_TASK STATEMENT_
Tally the lines in the records below that contain the word "tallest", and give only that number.

_INPUT_
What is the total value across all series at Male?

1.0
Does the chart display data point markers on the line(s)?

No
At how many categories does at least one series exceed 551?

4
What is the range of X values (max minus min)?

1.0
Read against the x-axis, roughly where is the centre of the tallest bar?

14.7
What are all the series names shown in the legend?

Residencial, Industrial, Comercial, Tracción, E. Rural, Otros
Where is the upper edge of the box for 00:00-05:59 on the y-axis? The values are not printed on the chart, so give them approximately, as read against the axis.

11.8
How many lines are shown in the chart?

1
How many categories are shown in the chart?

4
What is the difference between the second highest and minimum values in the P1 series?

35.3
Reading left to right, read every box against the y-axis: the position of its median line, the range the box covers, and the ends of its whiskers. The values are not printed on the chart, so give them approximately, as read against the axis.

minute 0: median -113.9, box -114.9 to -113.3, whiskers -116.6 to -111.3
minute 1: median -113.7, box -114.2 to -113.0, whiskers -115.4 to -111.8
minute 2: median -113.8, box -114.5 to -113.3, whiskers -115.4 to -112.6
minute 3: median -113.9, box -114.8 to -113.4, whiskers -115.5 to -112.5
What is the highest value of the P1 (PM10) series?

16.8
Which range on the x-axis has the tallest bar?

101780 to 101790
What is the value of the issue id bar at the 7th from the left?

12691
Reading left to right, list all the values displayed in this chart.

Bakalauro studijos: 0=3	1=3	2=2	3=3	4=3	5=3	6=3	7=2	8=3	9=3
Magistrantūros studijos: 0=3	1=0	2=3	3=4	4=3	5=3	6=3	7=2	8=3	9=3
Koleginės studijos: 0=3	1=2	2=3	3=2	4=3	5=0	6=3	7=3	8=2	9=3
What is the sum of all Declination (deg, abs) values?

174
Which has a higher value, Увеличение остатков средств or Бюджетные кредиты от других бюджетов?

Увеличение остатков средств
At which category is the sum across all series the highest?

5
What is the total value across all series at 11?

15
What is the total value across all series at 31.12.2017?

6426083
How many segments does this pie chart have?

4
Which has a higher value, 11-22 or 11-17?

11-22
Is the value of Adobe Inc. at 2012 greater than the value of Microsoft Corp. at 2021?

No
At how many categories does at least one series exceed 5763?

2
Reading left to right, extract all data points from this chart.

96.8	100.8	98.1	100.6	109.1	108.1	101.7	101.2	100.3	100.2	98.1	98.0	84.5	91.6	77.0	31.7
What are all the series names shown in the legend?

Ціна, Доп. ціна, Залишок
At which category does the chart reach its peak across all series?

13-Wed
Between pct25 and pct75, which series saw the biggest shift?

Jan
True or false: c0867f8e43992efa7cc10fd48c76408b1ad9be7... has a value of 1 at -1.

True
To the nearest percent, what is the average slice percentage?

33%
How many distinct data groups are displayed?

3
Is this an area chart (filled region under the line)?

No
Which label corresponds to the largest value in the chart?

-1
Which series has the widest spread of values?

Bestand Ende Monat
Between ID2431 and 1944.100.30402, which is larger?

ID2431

_REPLY TO THE EXERCISE_
2